Exercise set →
[A] Answer these questions from the review of the book Uncertain Justice:
(i) Which publisher released the book, and in what year?
(ii) What two positions does Tribe hold at Harvard?
(iii) According to the passage quoted from page 319, what two things must readers do for a close reading of opinions to narrow the range of possible futures?
Mark your answers (i), (ii) and (iii).
[B] Pick up the review of the book Uncertain Justice after the quotation that ends it, and keep writing the review.

Law and Public Policy

Humans and Scholars: A New Look at the Justices of the Roberts Court

August 15, 2014

REVIEW: UNCERTAIN JUSTICE, The Roberts Court and The Constitution
Laurence Tribe and Joshua Matz
(Henry Holt, 2014)

Laurence Tribe of Harvard Law School is one of the rare law professors who also advocates frequently in front of the Supreme Court. Yet, remarkably, in his most recent book – a treatment of the Roberts Court, which has heard so many of his arguments – he steers clear of the polemic that characterizes much media analysis of the Justices’ work. Once himself mentioned for a seat on the Court, Tribe has now produced a volume to explain the institution to a broad swath of the American people, to invite them to a deeper engagement with its work, and to elucidate the way that work affects their lives.

Tribe, who holds the dual positions of Carl Loeb University Professor and professor of constitutional law at Harvard, portrays the Justices as human beings and scholars, rather than gladiators in the service of ideology. He sums up his enterprise like this:

Dissecting the logic of opinions with care, and attending to how each of the nine justices views the Court and the Constitution, helps narrow the range of what seems like possible futures. That is so, however, only if we refuse to stereotype the justices and if we explore their opinion with an open and welcoming mind.  The recurring disagreements, between otherwise like-minded justices… should leave no doubt that it is often counterproductive to reduce the justices’ views to political caricature. That realization can provide a basis for cautious optimism: the process by which the nine justices reach their decisions is not foreordained by the policy views and political backgrounds the justices bring with them to their lifetime positions. (319)

Source excerpt →
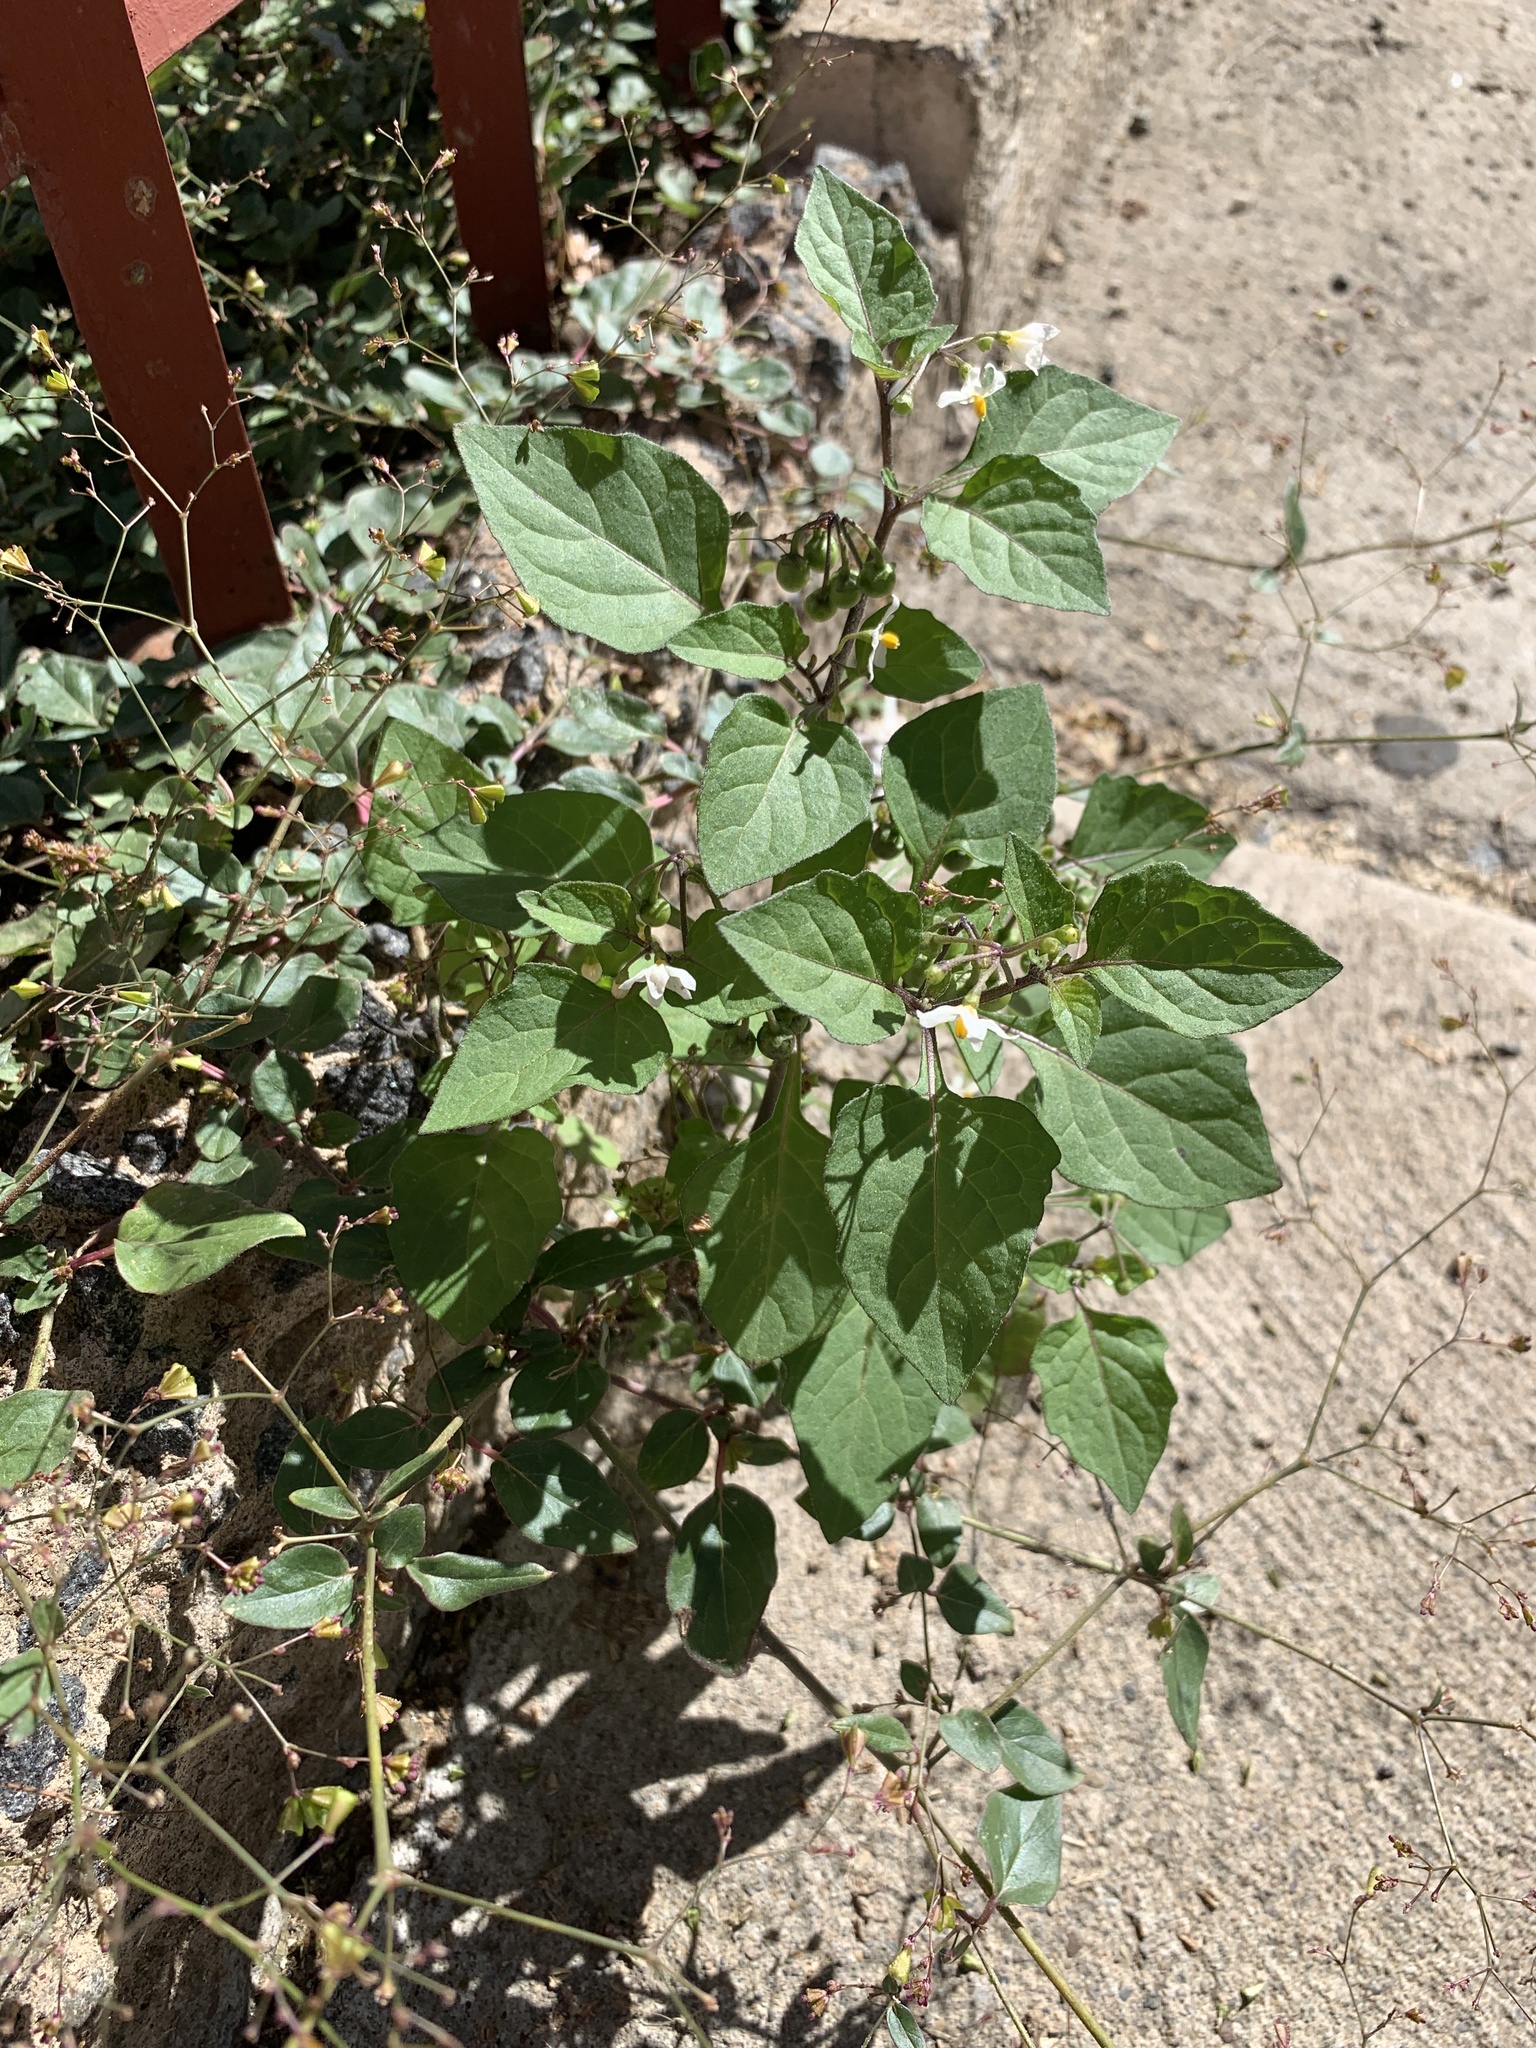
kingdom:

Answers below →
[A]
(i) Henry Holt, in 2014.
(ii) Carl Loeb University Professor and professor of constitutional law.
(iii) They must refuse to stereotype the justices, and they must explore their opinion with an open and welcoming mind.

[B]
Tribe empathizes with the intellectual struggle even of those Justices with whose positions he disagrees, a rare trait even among sophisticated court-watchers. Media coverage of each new decision often tacitly assumes that the Justices are no more than “politicians in robes” – the slur used against the judicial branch by those displeased by the outcome of one case or another. Too much coverage of the Court starts from the assumption that the nation’s highest judicial body must look past the walls of the Marble Palace to the Capitol across the street, and the White House beyond.

None of the Justices would agree with this interpretation of their work, though of course they would disagree differently. The Court’s originalists, notably Justice Antonin Scalia, claim that their rulings are strictly based in an interpretation of the Constitution circa 1791 (the date of the Judiciary Act). Justice Stephen Breyer politely disagrees with Scalia and the originalists, pointing to a living constitution responsive to evolving mores, technology and attitudes toward social justice. In his Senate confirmation hearing, Chief Justice John Roberts famously described the enterprise of the Court as calling “balls and strikes”—something Associate Justice Elena Kagan disputed quite vigorously during her own confirmation several years later.

So how do the Justices decide cases? Along with his co-author and former student Joshua Matz (who is about to clerk for Justice Anthony Kennedy), Tribe – who also taught the current Chief Justice, along with Kagan and President Barack Obama – examines several of the Court’s most recent controversial decisions. Carefully reviewing cases about campaign finance, the Affordable Care Act, same-sex marriage, speech and privacy, he teases out the strands of thought that form the texture of the body’s rulings.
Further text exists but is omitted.